Я сидел и никак не мог понять: чего же я испугался? Наказывать меня не за что — действовал я правильно, и, если бы довелось, я бы то же самое сделал снова. И начальника МУРа я не боялся. Тогда почему же все-таки… Или можно бояться и без вины? Чего?
Сашка очнулся и заорал:
— Ну это уж просто хулиганство!..
— Не ори, Саша, — поморщился Шарапов. — Тебе надо будет, Стас, обдумать ответы. Батон напирает на то, что ты применял к нему незаконные методы допроса — грозился, запугивал, уговаривал признаться — тогда, мол, ты бы его отпустил до суда.
— Батя, а ты считаешь, что это все серьезно? — спросил я.
— Не считаю. Но существует порядок…
— Порядок! — вмешался Сашка. — Владимир Иваныч, но я действительно в толк не могу взять, почему Тихонов должен оправдываться перед этой заразой…
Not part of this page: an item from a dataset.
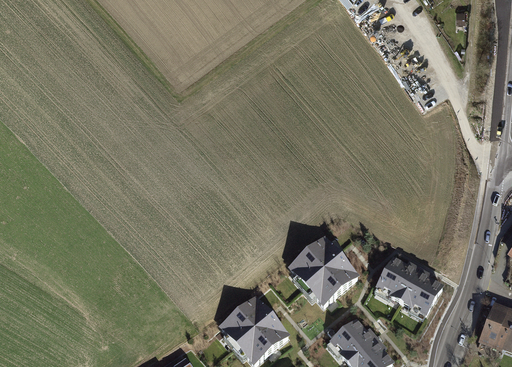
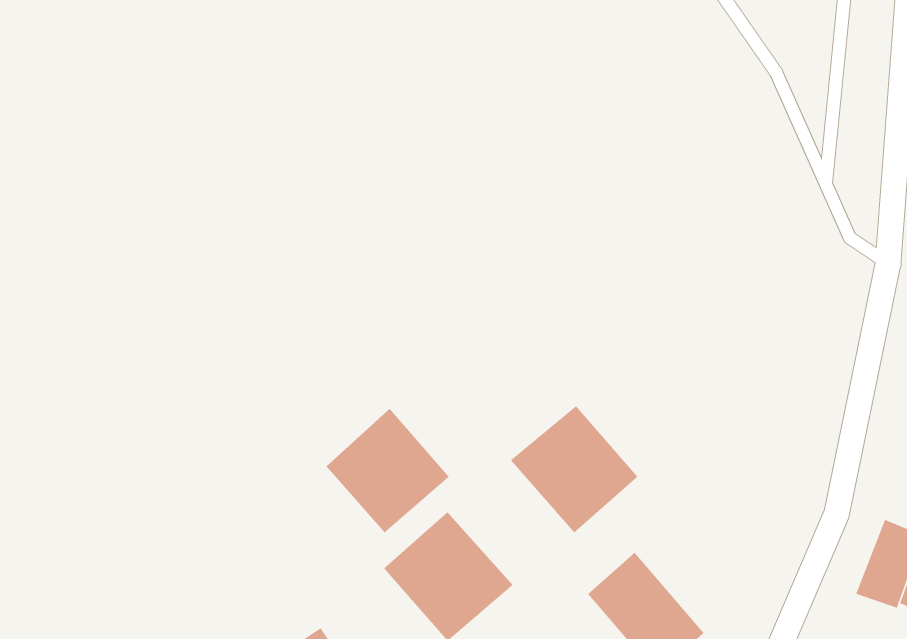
building: none -> [326,408,450,533]
building: [374,257,442,317] -> none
Шарапов повернулся к нему всем корпусом:
— Тихонову не перед заразой надо оправдываться, а объяснить прокурорскому надзору и высшему начальству истинное положение вещей. Они спросить имеют право, ты как думаешь?
— Имеют. Но ведь это же безразлично, как называть — оправдываться или объяснять, важен смысл. А смысл в том, что Тихонову надо будет доказывать, что он не применял запрещенных методов допроса. Вот я и спрашиваю: почему Тихонов должен доказывать, что он не верблюд, если это утверждает Батон? Вор, гадина, рецидивист!